$158.00 RRP
A fino en rama by Peter Sisseck. Peter is most notably known for his work at Dominio de Pingus, but he found himself in Marco de Jerez. One of Peter’s motivations in entering the wine world of el Marco lay in the fact that it has the world’s oldest continuous vineyard classifications. Even although the big company corruptors have done all they can to erase the signature of the land on its wines over the past 50 years, the pagos remain, known and named for many hundreds of years, if not respected much of late. And, Peter was totally fed up with the corruption and ignorance in his main place of work - Ribera del Duero.

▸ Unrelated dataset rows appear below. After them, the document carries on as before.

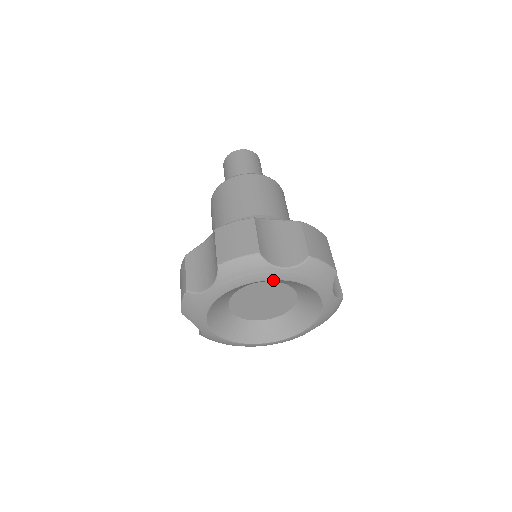
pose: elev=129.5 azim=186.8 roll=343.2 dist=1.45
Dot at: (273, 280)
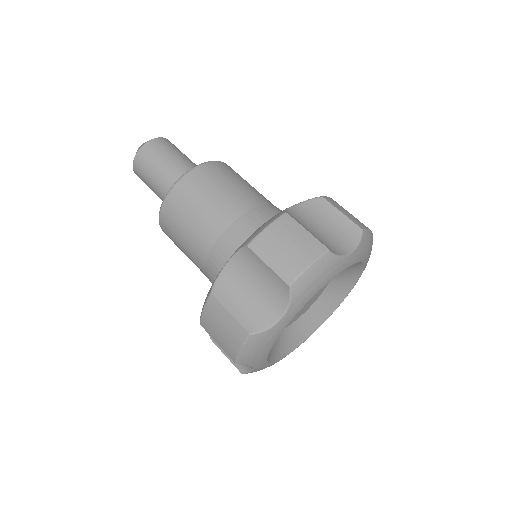
Dot at: occluded
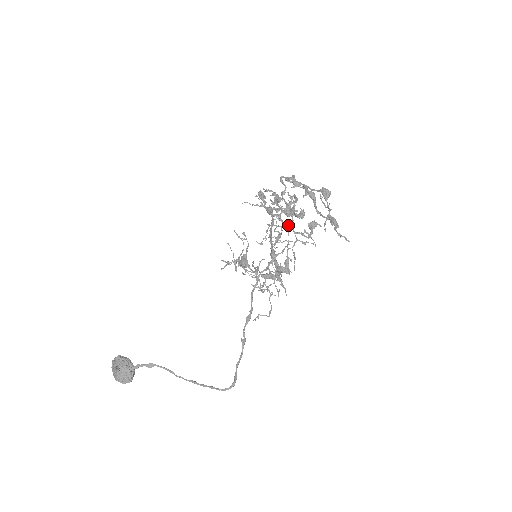
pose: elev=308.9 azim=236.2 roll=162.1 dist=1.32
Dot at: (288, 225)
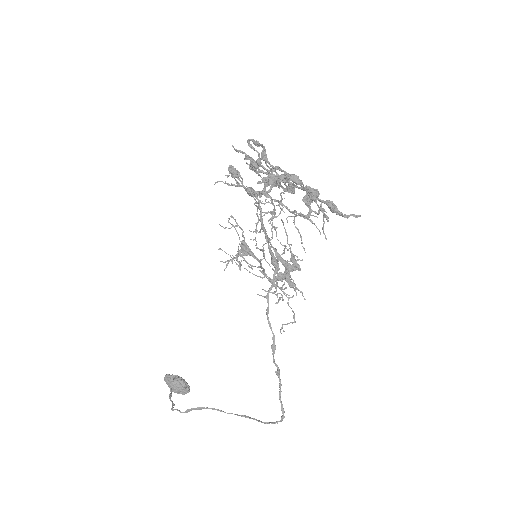
Dot at: (279, 206)
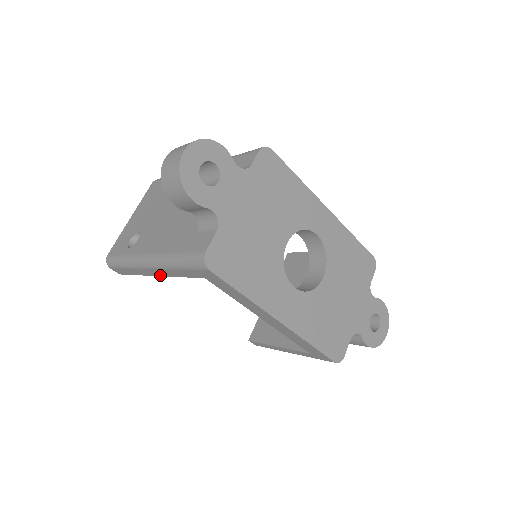
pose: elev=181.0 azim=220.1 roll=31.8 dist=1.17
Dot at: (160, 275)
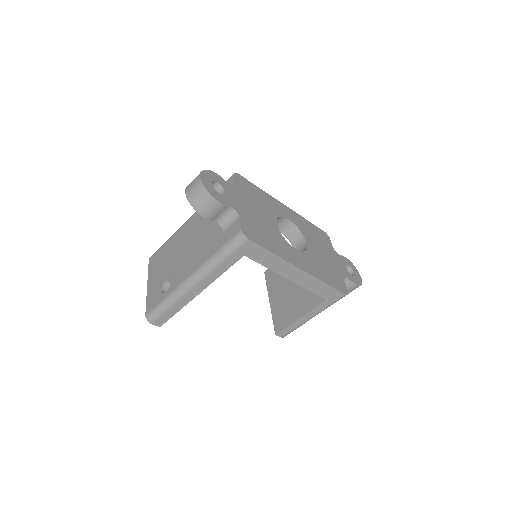
Dot at: (203, 288)
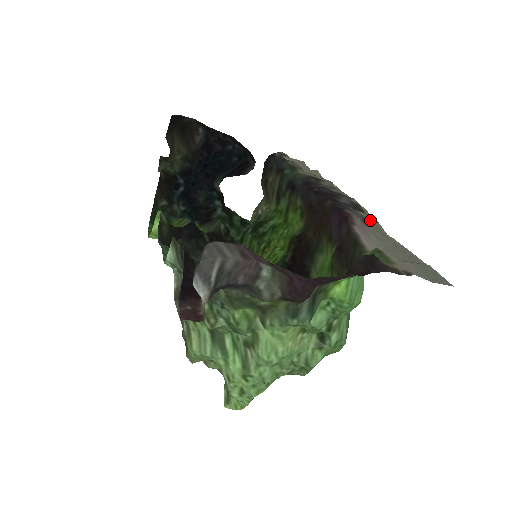
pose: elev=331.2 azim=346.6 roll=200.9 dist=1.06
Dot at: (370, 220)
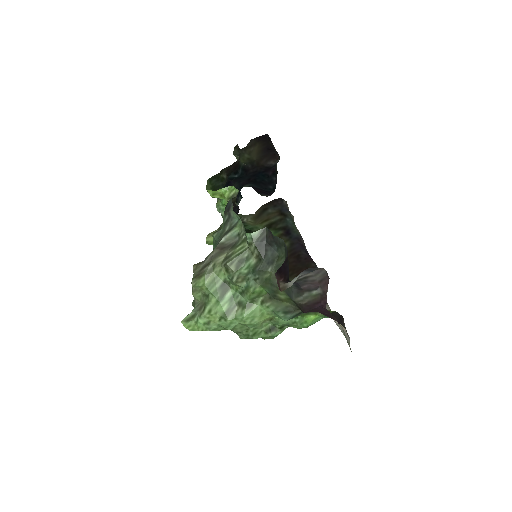
Dot at: occluded
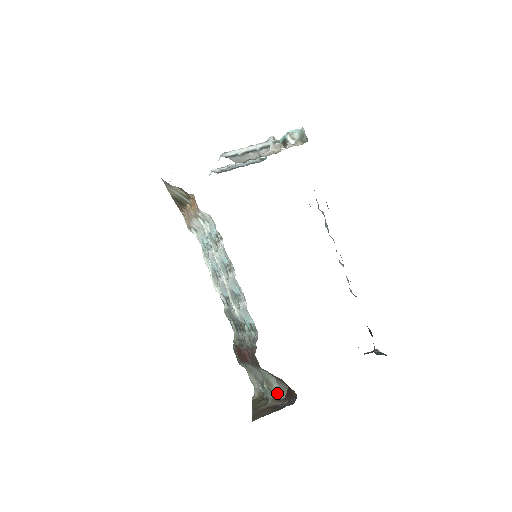
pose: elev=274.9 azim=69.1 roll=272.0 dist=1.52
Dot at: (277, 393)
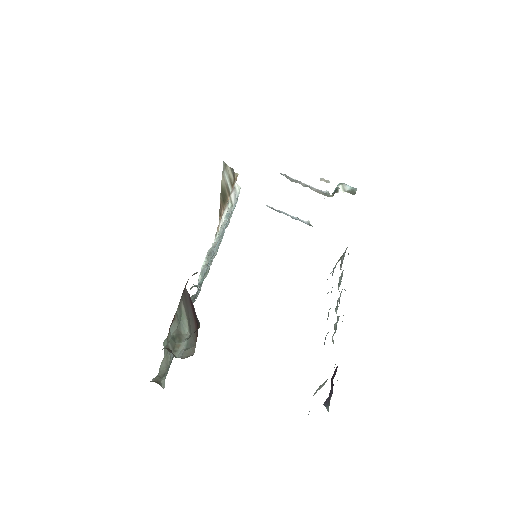
Dot at: (179, 351)
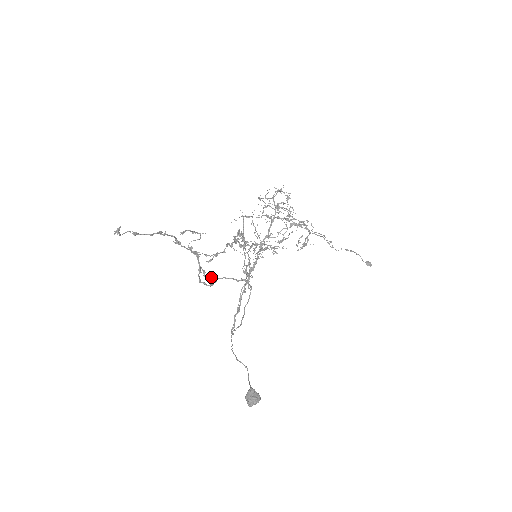
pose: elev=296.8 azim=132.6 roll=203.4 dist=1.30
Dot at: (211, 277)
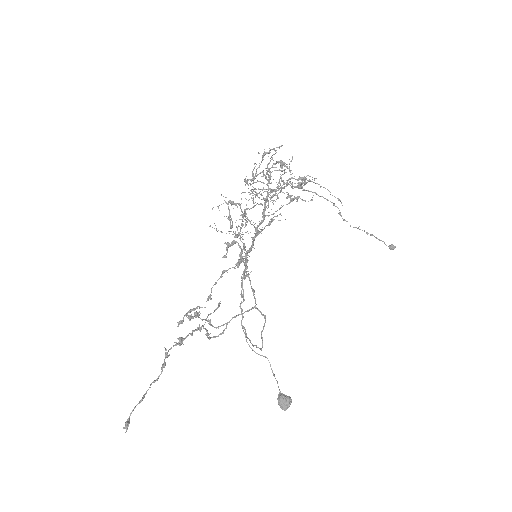
Dot at: occluded
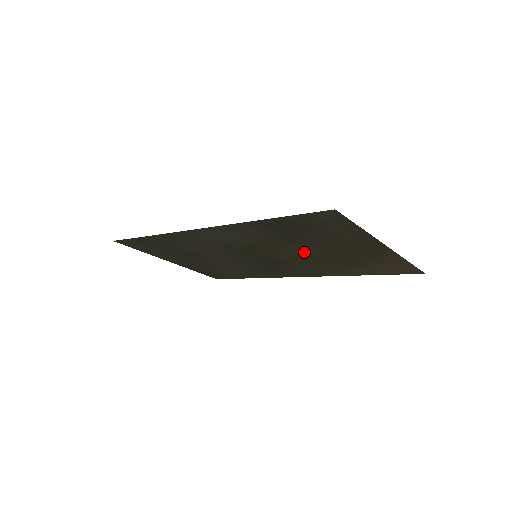
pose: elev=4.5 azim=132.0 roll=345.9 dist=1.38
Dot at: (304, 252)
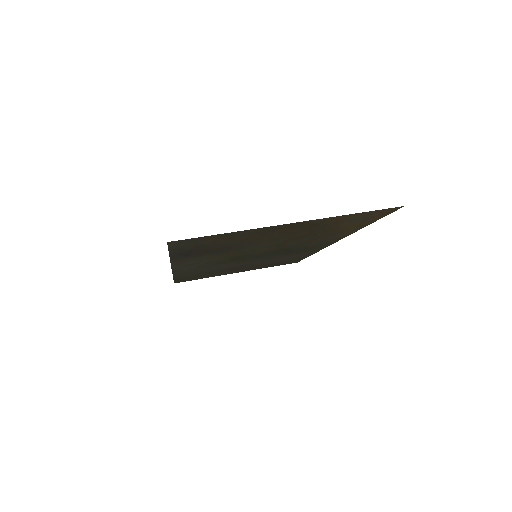
Dot at: (267, 245)
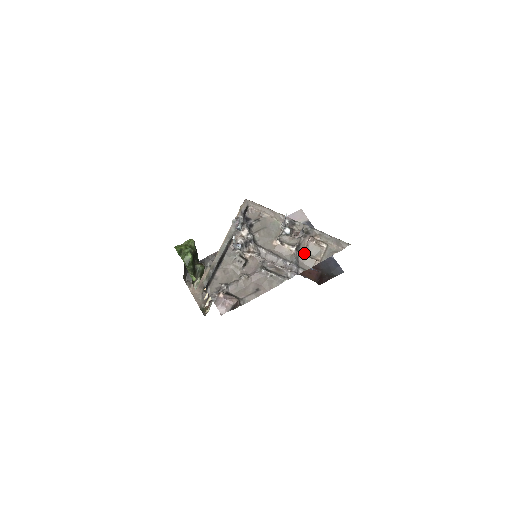
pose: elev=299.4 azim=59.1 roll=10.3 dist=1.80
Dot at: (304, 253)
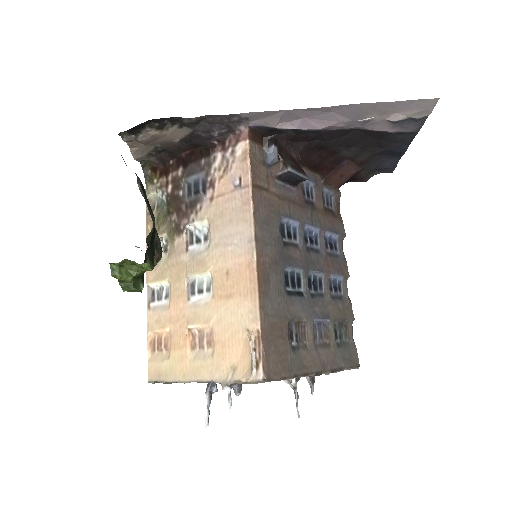
Dot at: occluded
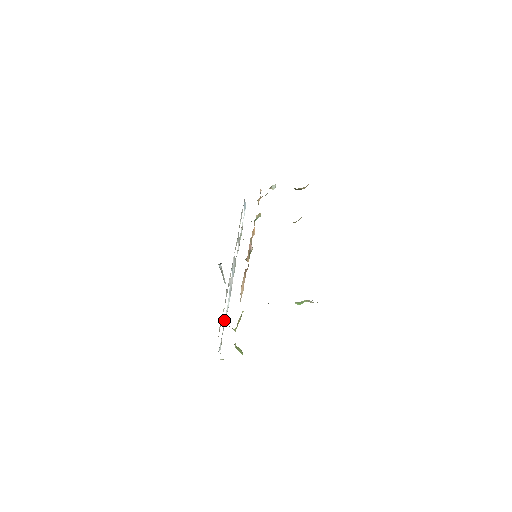
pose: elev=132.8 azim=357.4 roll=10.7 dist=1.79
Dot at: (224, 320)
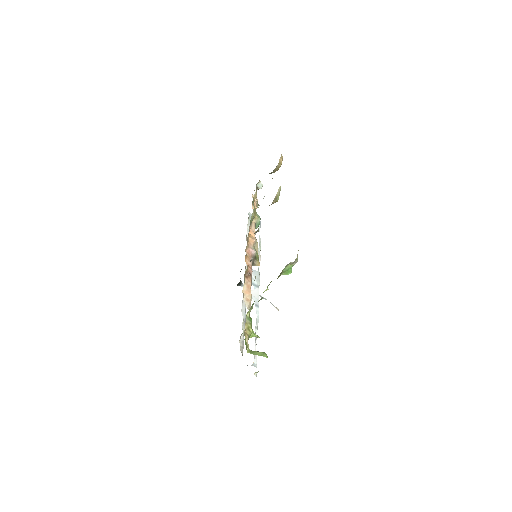
Dot at: (255, 333)
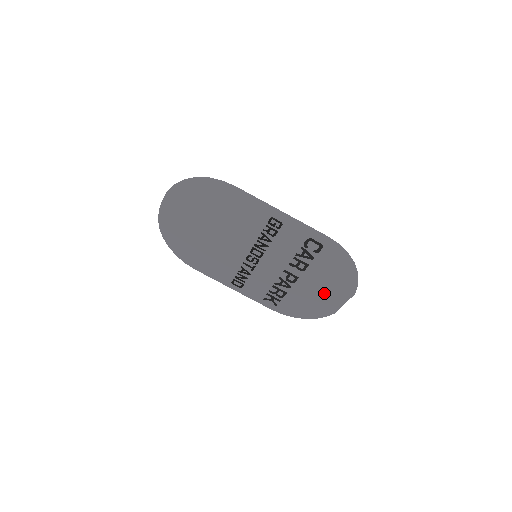
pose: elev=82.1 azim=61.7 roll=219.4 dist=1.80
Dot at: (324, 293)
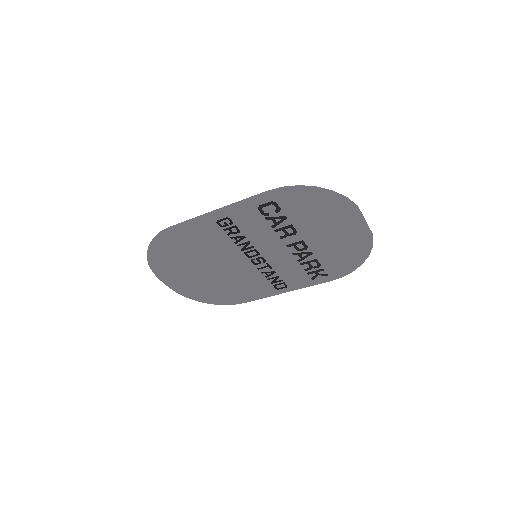
Dot at: (338, 232)
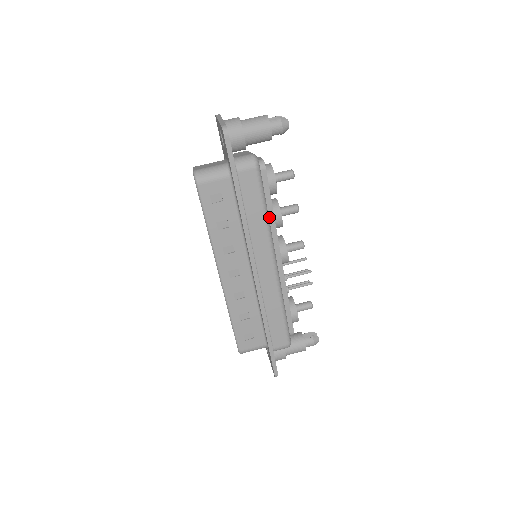
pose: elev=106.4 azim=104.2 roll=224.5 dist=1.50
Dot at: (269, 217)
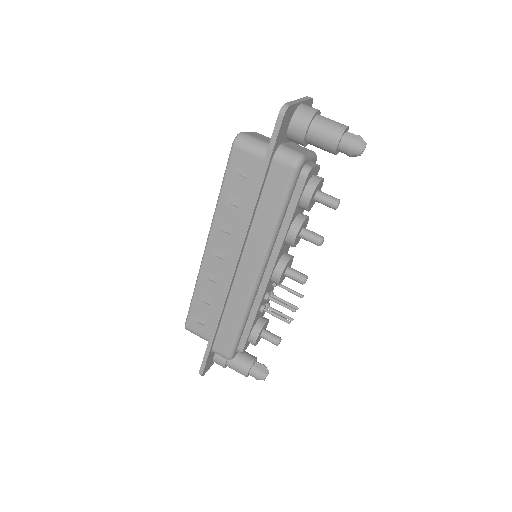
Dot at: (282, 227)
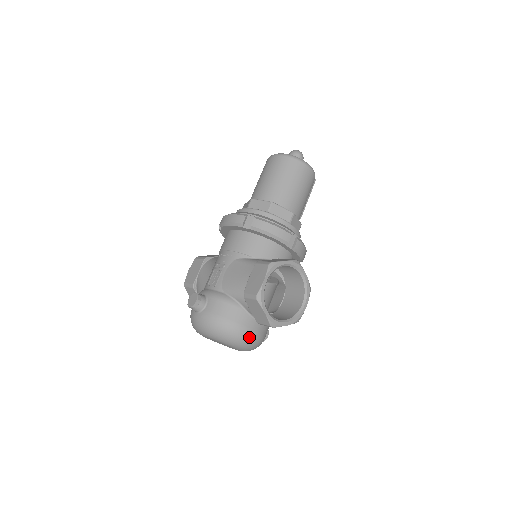
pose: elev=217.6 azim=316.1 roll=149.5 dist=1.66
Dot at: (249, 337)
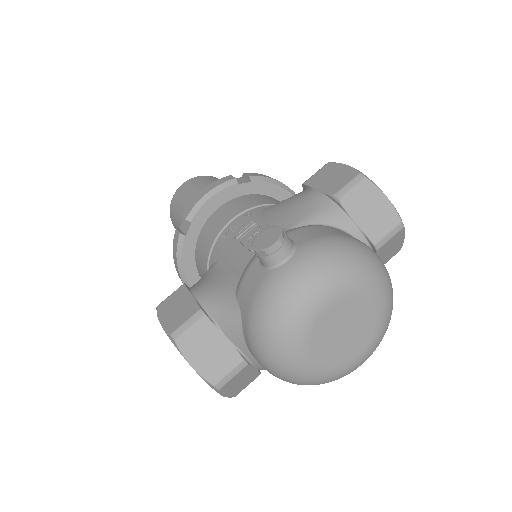
Dot at: (385, 268)
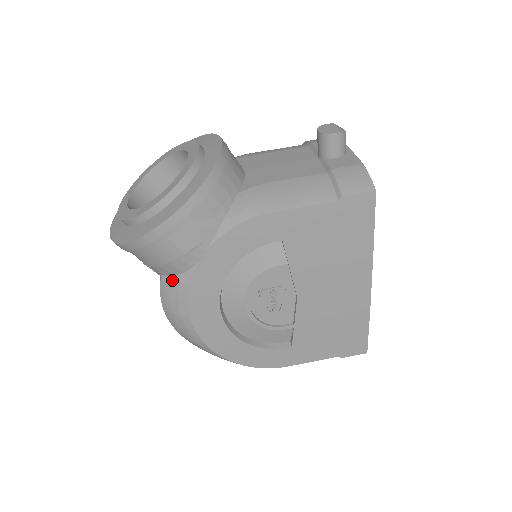
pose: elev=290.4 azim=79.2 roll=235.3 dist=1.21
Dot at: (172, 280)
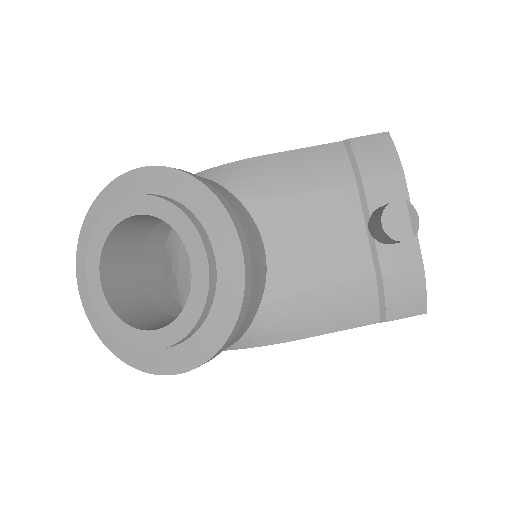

Peter’s extremely neat rendition of how Finos grow in relation to flor – the wine lives between the velo de flor (live yeast) atop it, and the cabezuelas (spent yeast lees) underneath. The live yeast atop the barrel eats glycerol, acetic acid and alcohol, reducing volume in the mouth, rendering the wine’s bony skeletal edge (and imparting its floral scent). The dead yeast lees which sediment the floor of the barrel give back coating mouthfeel and texture. The cabezuelas are particularly deep in the Bodega San Francisco solera, adding heaps of mouthfeel and texture. Peter feels that these days the cabezuelas are disrespected and little understood, but represent the real wealth of fine old solerajes.
Peter plans an annual saca (removal of wine from barrel – sacar is to take) every spring, only taking about 80 litres per bota.
Lemon rind, dandelion, thyme balm, melon tendril, persimmon, straw, parmesan rind on the nose. The mouth’s flavoured with deep chalk, iodine, scents of a rockpool, with a hit of spice to finish - white pepper and anise. It’s gently graduated, the spice rolls beautifully, a hit of feijoa bitters is relieved by talcy tannin and acid twines in gently towards the end. It’s a wine of slow, profound reveal and resolve; there’s great clarity of purpose and journey, without force and it’s deceptively easy for a wine of considerable power.